**WHAT TO WORK ON:** Retype the text of the material below verbatim, line for line, and leave the pictures out.

* * * * * * * * *

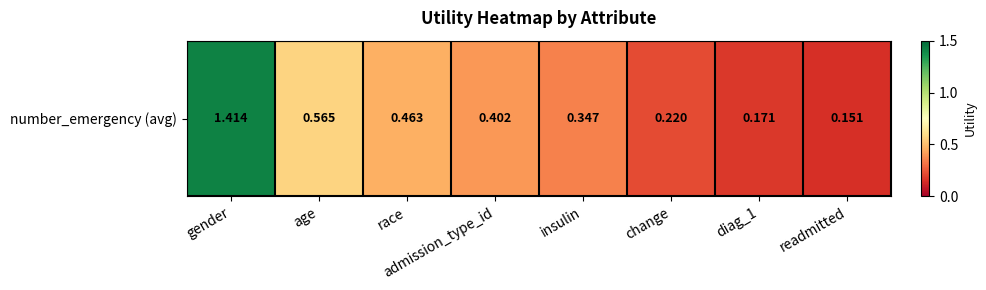

At which category does the chart reach its peak across all series?

gender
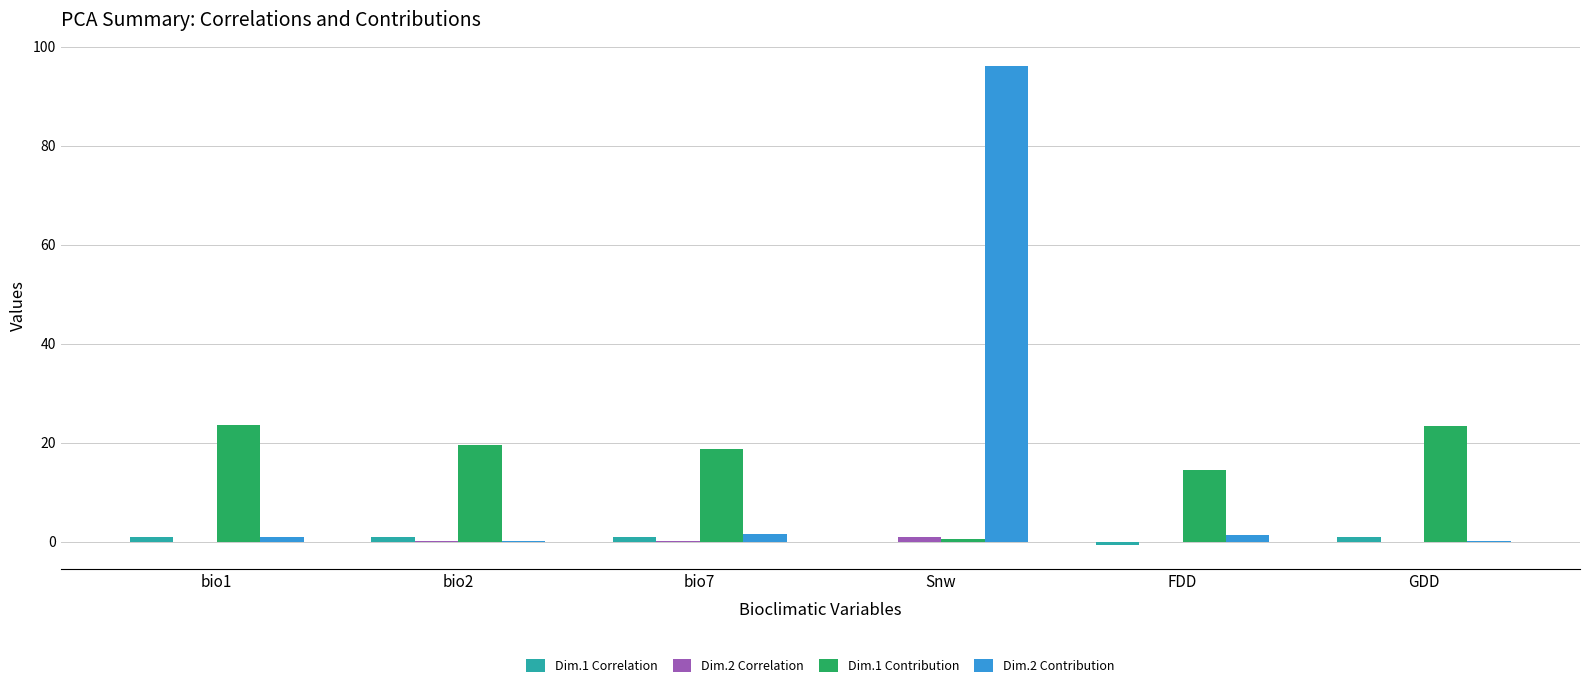

What is the greatest value displayed?

96.0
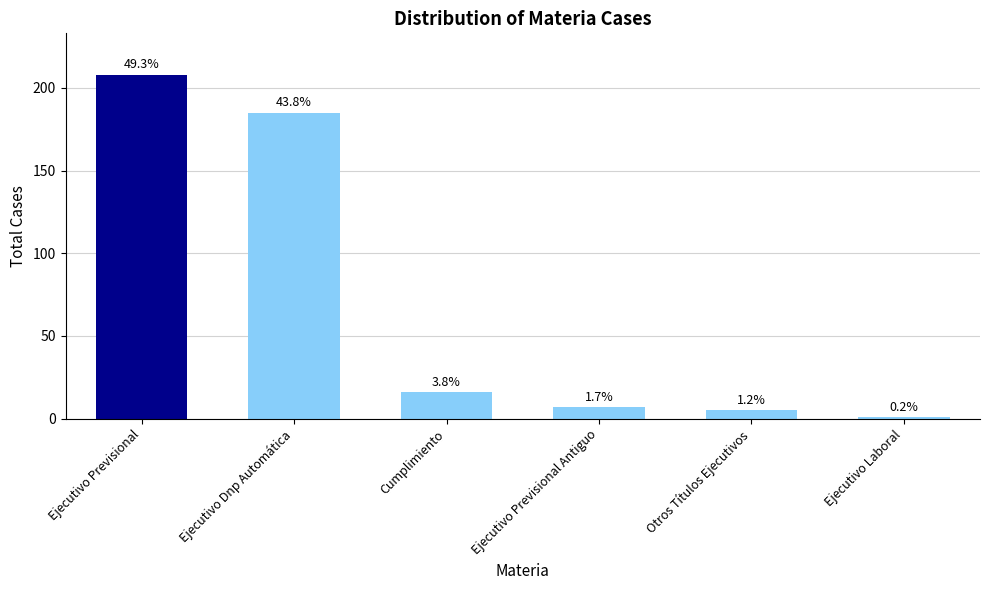

What is the average value?

70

* * * * * * * * *

**EXERCISE RESPONSE:**
At which category does the chart reach its peak across all series?

gender

What is the greatest value displayed?

96.0

What is the average value?

70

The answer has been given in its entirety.